[What you need to do]
Your answer should consist of each line below that contains the string "Bedeutung".

[Records provided]
-=-=-

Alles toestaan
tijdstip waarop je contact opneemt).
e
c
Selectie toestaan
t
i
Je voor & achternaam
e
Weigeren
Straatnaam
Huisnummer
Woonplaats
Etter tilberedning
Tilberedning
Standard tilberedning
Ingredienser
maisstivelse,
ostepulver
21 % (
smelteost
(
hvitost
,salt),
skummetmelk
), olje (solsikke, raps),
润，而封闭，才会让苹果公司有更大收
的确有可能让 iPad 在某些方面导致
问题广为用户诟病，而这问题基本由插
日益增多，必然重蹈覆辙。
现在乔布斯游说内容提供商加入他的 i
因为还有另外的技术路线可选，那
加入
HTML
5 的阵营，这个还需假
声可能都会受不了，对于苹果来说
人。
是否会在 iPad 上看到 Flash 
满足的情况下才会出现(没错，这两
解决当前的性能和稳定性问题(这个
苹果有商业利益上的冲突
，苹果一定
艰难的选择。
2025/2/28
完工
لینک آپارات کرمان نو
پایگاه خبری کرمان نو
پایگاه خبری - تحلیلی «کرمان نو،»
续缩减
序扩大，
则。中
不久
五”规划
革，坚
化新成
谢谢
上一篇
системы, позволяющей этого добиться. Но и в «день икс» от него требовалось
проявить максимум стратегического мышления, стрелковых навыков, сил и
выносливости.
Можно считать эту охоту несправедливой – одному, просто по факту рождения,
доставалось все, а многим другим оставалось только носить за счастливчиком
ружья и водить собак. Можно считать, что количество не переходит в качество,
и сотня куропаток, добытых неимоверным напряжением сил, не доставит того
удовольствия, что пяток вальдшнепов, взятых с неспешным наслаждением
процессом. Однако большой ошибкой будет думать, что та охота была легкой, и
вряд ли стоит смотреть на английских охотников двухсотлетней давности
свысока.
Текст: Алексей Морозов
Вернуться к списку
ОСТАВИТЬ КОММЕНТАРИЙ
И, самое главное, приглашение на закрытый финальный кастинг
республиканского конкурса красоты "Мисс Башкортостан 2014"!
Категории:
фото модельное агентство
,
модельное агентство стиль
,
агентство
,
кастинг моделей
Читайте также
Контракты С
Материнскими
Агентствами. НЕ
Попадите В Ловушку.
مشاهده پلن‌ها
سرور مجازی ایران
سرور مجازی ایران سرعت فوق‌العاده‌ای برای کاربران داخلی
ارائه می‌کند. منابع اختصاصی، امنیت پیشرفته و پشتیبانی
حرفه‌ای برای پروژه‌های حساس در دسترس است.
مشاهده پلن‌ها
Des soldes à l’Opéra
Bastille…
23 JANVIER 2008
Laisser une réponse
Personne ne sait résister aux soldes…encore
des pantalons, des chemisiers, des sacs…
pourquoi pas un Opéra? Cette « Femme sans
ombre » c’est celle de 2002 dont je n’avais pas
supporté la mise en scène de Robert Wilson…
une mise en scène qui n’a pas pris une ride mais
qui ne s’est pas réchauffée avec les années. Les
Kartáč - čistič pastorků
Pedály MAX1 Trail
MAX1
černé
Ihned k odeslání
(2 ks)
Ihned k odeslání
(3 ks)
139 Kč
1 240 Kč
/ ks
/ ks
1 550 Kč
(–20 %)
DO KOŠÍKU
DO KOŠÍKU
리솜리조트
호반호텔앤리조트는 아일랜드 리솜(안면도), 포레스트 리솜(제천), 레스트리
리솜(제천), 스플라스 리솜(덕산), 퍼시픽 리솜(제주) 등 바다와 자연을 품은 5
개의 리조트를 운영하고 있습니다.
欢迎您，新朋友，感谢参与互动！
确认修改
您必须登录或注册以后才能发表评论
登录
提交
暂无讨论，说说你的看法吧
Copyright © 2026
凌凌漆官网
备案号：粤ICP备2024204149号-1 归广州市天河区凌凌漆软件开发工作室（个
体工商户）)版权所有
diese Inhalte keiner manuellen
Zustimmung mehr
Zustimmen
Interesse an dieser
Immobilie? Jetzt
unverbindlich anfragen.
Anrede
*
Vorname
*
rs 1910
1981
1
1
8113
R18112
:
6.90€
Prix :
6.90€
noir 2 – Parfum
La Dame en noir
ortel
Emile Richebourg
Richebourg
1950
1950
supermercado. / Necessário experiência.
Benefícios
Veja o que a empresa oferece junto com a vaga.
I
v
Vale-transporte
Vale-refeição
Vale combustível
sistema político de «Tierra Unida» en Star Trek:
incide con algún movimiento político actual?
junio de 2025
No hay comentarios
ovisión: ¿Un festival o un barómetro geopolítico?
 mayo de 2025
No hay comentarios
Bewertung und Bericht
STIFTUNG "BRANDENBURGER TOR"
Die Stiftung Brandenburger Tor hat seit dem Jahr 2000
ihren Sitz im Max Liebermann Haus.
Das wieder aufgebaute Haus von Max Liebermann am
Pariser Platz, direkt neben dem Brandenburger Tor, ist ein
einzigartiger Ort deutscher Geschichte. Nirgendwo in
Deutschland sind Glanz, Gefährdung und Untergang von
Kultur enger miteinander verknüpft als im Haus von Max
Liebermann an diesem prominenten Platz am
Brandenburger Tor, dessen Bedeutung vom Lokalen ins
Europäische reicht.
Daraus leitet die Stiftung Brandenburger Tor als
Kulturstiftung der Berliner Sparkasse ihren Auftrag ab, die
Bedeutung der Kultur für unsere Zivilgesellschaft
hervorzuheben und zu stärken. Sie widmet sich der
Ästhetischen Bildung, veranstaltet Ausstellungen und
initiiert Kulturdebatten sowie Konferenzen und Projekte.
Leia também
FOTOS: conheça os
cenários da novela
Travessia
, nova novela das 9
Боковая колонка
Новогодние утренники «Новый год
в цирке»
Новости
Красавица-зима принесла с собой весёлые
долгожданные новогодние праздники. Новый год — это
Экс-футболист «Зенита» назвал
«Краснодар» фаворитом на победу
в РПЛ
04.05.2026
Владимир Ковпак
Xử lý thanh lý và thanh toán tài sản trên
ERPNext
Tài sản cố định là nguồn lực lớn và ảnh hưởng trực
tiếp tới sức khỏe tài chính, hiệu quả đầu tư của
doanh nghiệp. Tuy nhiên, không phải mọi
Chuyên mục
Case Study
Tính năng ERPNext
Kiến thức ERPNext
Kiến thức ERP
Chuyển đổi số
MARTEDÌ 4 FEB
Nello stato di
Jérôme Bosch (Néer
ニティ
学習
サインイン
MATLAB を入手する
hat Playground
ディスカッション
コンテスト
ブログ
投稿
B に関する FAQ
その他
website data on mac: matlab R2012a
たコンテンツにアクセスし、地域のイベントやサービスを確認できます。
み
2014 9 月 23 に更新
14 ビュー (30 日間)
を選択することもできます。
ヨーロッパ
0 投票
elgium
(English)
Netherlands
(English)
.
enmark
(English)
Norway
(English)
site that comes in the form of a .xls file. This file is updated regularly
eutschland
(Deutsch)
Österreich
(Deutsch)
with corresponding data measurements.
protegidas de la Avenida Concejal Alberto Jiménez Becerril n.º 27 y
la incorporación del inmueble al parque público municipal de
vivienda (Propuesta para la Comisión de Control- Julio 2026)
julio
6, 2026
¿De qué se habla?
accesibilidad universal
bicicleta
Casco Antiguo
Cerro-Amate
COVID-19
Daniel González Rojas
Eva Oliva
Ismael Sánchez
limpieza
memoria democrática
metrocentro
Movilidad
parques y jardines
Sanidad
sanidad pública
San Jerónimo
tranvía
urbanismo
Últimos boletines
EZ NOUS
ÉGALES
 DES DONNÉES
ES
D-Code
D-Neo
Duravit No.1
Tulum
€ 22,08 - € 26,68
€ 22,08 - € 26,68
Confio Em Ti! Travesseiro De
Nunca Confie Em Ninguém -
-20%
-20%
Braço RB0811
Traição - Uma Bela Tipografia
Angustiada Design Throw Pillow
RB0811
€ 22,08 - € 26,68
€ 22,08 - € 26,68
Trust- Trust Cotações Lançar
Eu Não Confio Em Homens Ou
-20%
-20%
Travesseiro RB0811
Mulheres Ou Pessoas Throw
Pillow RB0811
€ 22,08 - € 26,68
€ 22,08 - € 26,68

-=-=-

[Task output]
Brandenburger Tor, dessen Bedeutung vom Lokalen ins
Bedeutung der Kultur für unsere Zivilgesellschaft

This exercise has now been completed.